In this test, a 1 GB buffer was pre-allocated, initialized, and concatenated into a dss buffer five times, producing a final combined size of 5 GB. This workload emphasizes throughput and peak allocation efficiency for fewer, larger operations.
| Metric | Value (ms / Bytes) |
| ------------------- | ------------------ |
| Time taken (ms) | 2493.3176 |
| Peak memory (Bytes) | 9663684496 |
Below graph shows Valgrind Massif heap memory profile.
GB
9.000^ ################################
| #
| #
| #
| #
| #
| #
| #
| #
| :::::::::::::::#
| : #
| : #
| : #
| : #
| ::::::::: #
| : : #
| : : #
| : : #
| ::::::::: : # ::::
| : : : # :
0 +----------------------------------------------------------------------->GB
0 18.00
Number of snapshots: 11
Detailed snapshots: [6 (peak)]
The graph shows that the peak memory usage exceeds 9 GB, almost double the final 5 GB string size.
-
Performance:
DSS demonstrates strong throughput characteristics, completing the small-chunk concatenation benchmark in ~6.8s and large-buffer concatenation in ~2.5s, both for 5 GB of final data. The throughput gain in Experiment 2 highlights the low overhead of bulk operations compared to repetitive small concatenations.
-
Memory Efficiency:
Memory consumption is significantly higher than the actual data size peaking at 9.6 GB for a 5 GB dataset.
This is primarily due to:
- Exponential growth factor in the reallocation logic (
dss_expand), leading to temporary over-allocation. - Lack of memory shrinkage after concatenation completes and capping exponential expansion beyond a threshold.

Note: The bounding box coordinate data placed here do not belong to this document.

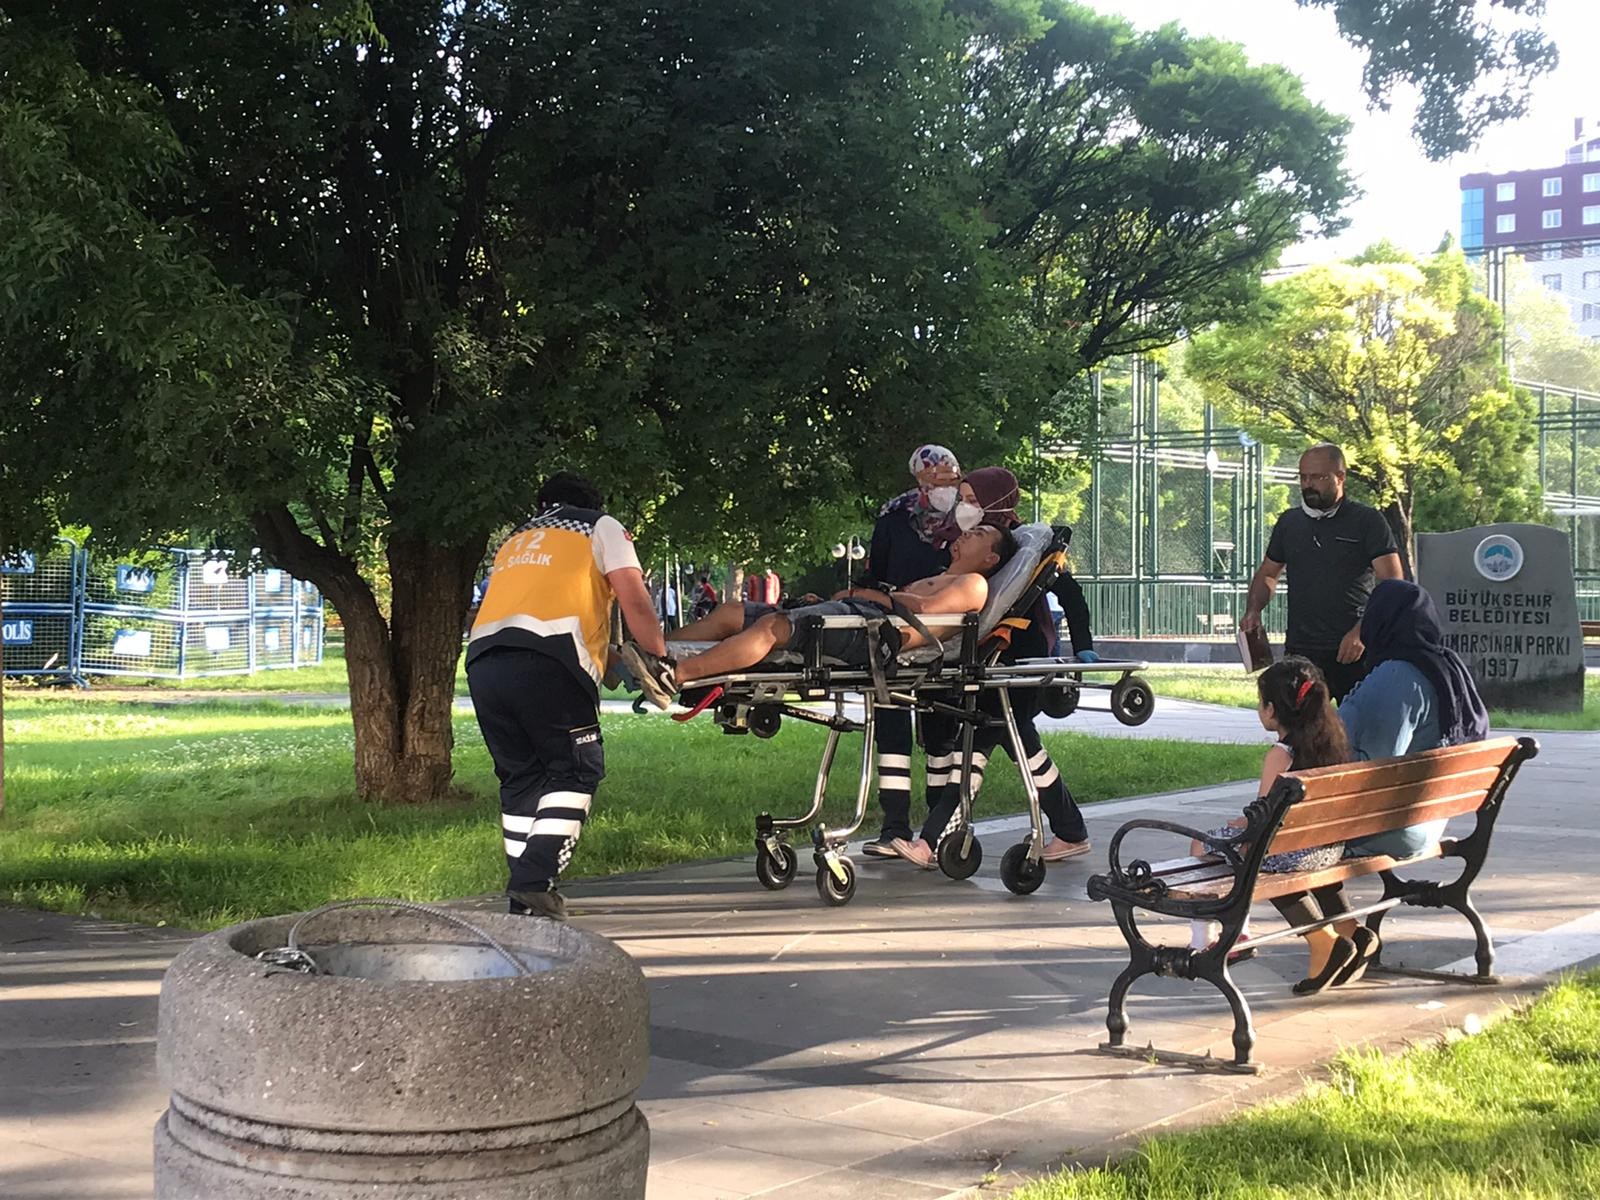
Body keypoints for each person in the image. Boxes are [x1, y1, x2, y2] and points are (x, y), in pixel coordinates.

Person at [1265, 580, 1491, 992]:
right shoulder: (1447, 668)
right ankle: (1351, 934)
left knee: (1277, 844)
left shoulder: (1397, 677)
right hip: (1429, 818)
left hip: (1391, 824)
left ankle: (1325, 943)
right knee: (1307, 836)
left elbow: (1370, 765)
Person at [466, 472, 668, 921]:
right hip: (551, 660)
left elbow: (541, 604)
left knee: (521, 781)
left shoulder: (516, 539)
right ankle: (534, 882)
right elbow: (634, 598)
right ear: (592, 502)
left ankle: (525, 905)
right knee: (576, 771)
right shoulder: (599, 526)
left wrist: (609, 658)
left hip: (484, 660)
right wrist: (659, 656)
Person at [889, 468, 1096, 868]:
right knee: (1020, 746)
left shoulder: (1021, 550)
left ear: (996, 502)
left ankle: (932, 842)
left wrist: (1084, 649)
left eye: (971, 499)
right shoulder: (966, 544)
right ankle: (1070, 830)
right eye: (962, 498)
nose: (963, 507)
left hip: (1015, 662)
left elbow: (1071, 597)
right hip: (986, 659)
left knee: (977, 747)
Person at [623, 524, 1017, 705]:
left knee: (774, 627)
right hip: (859, 617)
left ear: (991, 558)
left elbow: (924, 612)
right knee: (731, 612)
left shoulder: (973, 584)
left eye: (981, 534)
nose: (969, 532)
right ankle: (650, 653)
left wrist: (869, 594)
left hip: (875, 635)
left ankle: (675, 675)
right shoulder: (939, 576)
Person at [1187, 658, 1355, 993]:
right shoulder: (1330, 743)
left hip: (1288, 851)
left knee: (1203, 847)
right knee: (1248, 849)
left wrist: (1242, 827)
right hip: (1328, 848)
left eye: (1261, 702)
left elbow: (1262, 823)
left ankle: (1207, 940)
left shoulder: (1280, 754)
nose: (1259, 709)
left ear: (1273, 710)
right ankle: (1351, 931)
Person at [857, 445, 965, 858]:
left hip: (948, 635)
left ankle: (937, 830)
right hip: (897, 629)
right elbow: (877, 573)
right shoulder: (894, 516)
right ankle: (894, 827)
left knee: (941, 732)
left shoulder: (970, 517)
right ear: (919, 479)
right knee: (892, 726)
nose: (945, 483)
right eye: (936, 476)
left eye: (952, 475)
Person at [1240, 444, 1403, 702]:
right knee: (1299, 722)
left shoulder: (1367, 521)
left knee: (1359, 723)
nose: (1308, 484)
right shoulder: (1289, 523)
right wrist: (1253, 610)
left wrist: (1362, 631)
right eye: (1303, 477)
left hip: (1353, 649)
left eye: (1318, 477)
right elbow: (1268, 573)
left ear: (1340, 477)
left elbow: (1393, 582)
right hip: (1302, 651)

- Exponential growth factor in the reallocation logic (
-
Optimization Targets:
The
dss_expand()function needs improvement to:- Cap exponential expansion beyond a reasonable threshold.

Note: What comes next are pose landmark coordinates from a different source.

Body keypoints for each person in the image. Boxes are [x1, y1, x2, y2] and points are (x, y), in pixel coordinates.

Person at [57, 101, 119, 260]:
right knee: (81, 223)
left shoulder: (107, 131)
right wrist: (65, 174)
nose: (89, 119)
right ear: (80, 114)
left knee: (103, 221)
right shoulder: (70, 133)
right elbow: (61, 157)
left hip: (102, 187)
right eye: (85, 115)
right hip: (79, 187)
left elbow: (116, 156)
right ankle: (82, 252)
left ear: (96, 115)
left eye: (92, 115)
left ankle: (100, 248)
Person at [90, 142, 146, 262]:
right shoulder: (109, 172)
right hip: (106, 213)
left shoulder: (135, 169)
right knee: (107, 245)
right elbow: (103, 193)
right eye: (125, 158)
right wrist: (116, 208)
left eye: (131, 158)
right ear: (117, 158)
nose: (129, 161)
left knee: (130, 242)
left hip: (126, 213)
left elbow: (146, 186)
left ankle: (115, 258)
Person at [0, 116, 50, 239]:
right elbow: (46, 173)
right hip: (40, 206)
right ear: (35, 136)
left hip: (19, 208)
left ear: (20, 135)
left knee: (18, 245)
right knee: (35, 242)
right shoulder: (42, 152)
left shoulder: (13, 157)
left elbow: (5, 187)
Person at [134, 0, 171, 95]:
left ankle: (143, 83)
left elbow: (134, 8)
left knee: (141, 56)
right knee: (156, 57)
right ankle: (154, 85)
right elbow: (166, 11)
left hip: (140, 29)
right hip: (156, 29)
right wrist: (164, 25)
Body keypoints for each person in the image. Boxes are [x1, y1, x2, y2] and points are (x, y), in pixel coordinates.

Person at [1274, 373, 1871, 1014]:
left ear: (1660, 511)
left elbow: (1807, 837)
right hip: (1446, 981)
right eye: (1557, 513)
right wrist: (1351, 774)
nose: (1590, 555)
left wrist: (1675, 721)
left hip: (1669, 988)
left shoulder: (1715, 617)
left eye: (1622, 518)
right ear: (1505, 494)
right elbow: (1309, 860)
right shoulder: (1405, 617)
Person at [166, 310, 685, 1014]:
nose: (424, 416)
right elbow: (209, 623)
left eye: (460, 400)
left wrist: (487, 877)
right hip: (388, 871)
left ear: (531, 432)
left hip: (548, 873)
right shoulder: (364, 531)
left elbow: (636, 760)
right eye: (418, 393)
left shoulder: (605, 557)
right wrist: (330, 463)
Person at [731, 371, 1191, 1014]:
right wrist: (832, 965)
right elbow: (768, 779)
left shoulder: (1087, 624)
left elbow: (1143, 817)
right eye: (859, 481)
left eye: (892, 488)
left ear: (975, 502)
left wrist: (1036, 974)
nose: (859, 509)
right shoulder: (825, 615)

- Implement adaptive growth (e.g., capped at 1.5× past a certain buffer size).
- Introduce buffer compaction/shrinking after large concatenation sequences.
DSS achieves high performance at the cost of excessive memory overhead. The Valgrind Massif profiles clearly visualize the aggressive exponential
expansion behavior and its impact on peak heap usage. Introducing controlled growth heuristics and post-expansion optimizations in dss_expand will
significantly improve memory efficiency without compromising speed.